Go through the records and write each one out again exactly.

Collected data
········
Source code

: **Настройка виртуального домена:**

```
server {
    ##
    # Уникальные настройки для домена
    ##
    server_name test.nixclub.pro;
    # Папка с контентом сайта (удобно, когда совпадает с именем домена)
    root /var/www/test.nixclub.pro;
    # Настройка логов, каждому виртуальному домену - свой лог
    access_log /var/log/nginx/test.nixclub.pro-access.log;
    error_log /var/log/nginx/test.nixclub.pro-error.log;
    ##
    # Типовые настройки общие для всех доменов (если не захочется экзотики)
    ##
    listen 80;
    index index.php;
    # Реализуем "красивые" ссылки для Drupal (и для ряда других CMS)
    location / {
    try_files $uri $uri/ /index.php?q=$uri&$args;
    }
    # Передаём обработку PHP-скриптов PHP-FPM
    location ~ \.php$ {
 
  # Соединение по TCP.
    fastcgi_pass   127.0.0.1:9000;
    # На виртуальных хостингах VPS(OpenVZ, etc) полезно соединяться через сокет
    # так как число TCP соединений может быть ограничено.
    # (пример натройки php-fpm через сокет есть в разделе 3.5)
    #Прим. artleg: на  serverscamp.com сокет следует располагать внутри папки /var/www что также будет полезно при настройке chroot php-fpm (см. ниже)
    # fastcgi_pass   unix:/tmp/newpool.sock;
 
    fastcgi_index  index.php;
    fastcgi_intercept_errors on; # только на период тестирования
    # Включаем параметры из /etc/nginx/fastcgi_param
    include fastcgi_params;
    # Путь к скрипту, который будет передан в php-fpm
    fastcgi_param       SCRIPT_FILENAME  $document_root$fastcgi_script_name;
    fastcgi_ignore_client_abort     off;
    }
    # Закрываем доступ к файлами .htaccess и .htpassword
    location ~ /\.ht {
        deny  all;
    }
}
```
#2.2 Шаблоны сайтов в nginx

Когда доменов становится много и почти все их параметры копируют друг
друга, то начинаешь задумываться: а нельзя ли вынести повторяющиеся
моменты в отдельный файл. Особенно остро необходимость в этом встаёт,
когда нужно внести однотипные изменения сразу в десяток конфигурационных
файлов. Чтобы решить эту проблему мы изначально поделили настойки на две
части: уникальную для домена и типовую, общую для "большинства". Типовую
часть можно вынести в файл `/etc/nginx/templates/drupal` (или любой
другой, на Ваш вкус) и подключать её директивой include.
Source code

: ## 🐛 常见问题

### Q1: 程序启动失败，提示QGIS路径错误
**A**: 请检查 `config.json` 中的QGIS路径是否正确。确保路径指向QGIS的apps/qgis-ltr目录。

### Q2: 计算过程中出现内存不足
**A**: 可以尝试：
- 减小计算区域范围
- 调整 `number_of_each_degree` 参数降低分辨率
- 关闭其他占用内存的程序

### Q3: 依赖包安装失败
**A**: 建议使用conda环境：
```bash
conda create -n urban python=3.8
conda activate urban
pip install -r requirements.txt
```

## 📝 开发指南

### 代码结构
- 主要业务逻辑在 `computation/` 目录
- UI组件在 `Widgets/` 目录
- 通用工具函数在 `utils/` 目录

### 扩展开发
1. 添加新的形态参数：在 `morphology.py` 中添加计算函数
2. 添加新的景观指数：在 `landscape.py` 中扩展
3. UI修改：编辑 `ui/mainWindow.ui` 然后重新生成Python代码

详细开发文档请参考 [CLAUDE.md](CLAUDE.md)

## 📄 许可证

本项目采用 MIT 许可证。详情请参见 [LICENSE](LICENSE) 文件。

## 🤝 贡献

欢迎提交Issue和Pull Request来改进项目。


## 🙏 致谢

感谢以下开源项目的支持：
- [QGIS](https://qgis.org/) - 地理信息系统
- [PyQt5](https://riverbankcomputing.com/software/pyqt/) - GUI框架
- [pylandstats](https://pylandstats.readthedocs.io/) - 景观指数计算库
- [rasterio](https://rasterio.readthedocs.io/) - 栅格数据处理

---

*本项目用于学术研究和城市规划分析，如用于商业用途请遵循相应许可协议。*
········
» Output of the task:
Source code

: **Настройка виртуального домена:**

```
server {
    ##
    # Уникальные настройки для домена
    ##
    server_name test.nixclub.pro;
    # Папка с контентом сайта (удобно, когда совпадает с именем домена)
    root /var/www/test.nixclub.pro;
    # Настройка логов, каждому виртуальному домену - свой лог
    access_log /var/log/nginx/test.nixclub.pro-access.log;
    error_log /var/log/nginx/test.nixclub.pro-error.log;
    ##
    # Типовые настройки общие для всех доменов (если не захочется экзотики)
    ##
    listen 80;
    index index.php;
    # Реализуем "красивые" ссылки для Drupal (и для ряда других CMS)
    location / {
    try_files $uri $uri/ /index.php?q=$uri&$args;
    }
    # Передаём обработку PHP-скриптов PHP-FPM
    location ~ \.php$ {
 
  # Соединение по TCP.
    fastcgi_pass   127.0.0.1:9000;
    # На виртуальных хостингах VPS(OpenVZ, etc) полезно соединяться через сокет
    # так как число TCP соединений может быть ограничено.
    # (пример натройки php-fpm через сокет есть в разделе 3.5)
    #Прим. artleg: на  serverscamp.com сокет следует располагать внутри папки /var/www что также будет полезно при настройке chroot php-fpm (см. ниже)
    # fastcgi_pass   unix:/tmp/newpool.sock;
 
    fastcgi_index  index.php;
    fastcgi_intercept_errors on; # только на период тестирования
    # Включаем параметры из /etc/nginx/fastcgi_param
    include fastcgi_params;
    # Путь к скрипту, который будет передан в php-fpm
    fastcgi_param       SCRIPT_FILENAME  $document_root$fastcgi_script_name;
    fastcgi_ignore_client_abort     off;
    }
    # Закрываем доступ к файлами .htaccess и .htpassword
    location ~ /\.ht {
        deny  all;
    }
}
```
#2.2 Шаблоны сайтов в nginx

Когда доменов становится много и почти все их параметры копируют друг
друга, то начинаешь задумываться: а нельзя ли вынести повторяющиеся
моменты в отдельный файл. Особенно остро необходимость в этом встаёт,
когда нужно внести однотипные изменения сразу в десяток конфигурационных
файлов. Чтобы решить эту проблему мы изначально поделили настойки на две
части: уникальную для домена и типовую, общую для "большинства". Типовую
часть можно вынести в файл `/etc/nginx/templates/drupal` (или любой
другой, на Ваш вкус) и подключать её директивой include.
Source code

: ## 🐛 常见问题

### Q1: 程序启动失败，提示QGIS路径错误
**A**: 请检查 `config.json` 中的QGIS路径是否正确。确保路径指向QGIS的apps/qgis-ltr目录。

### Q2: 计算过程中出现内存不足
**A**: 可以尝试：
- 减小计算区域范围
- 调整 `number_of_each_degree` 参数降低分辨率
- 关闭其他占用内存的程序

### Q3: 依赖包安装失败
**A**: 建议使用conda环境：
```bash
conda create -n urban python=3.8
conda activate urban
pip install -r requirements.txt
```

## 📝 开发指南

### 代码结构
- 主要业务逻辑在 `computation/` 目录
- UI组件在 `Widgets/` 目录
- 通用工具函数在 `utils/` 目录

### 扩展开发
1. 添加新的形态参数：在 `morphology.py` 中添加计算函数
2. 添加新的景观指数：在 `landscape.py` 中扩展
3. UI修改：编辑 `ui/mainWindow.ui` 然后重新生成Python代码

详细开发文档请参考 [CLAUDE.md](CLAUDE.md)

## 📄 许可证

本项目采用 MIT 许可证。详情请参见 [LICENSE](LICENSE) 文件。

## 🤝 贡献

欢迎提交Issue和Pull Request来改进项目。


## 🙏 致谢

感谢以下开源项目的支持：
- [QGIS](https://qgis.org/) - 地理信息系统
- [PyQt5](https://riverbankcomputing.com/software/pyqt/) - GUI框架
- [pylandstats](https://pylandstats.readthedocs.io/) - 景观指数计算库
- [rasterio](https://rasterio.readthedocs.io/) - 栅格数据处理

---

*本项目用于学术研究和城市规划分析，如用于商业用途请遵循相应许可协议。*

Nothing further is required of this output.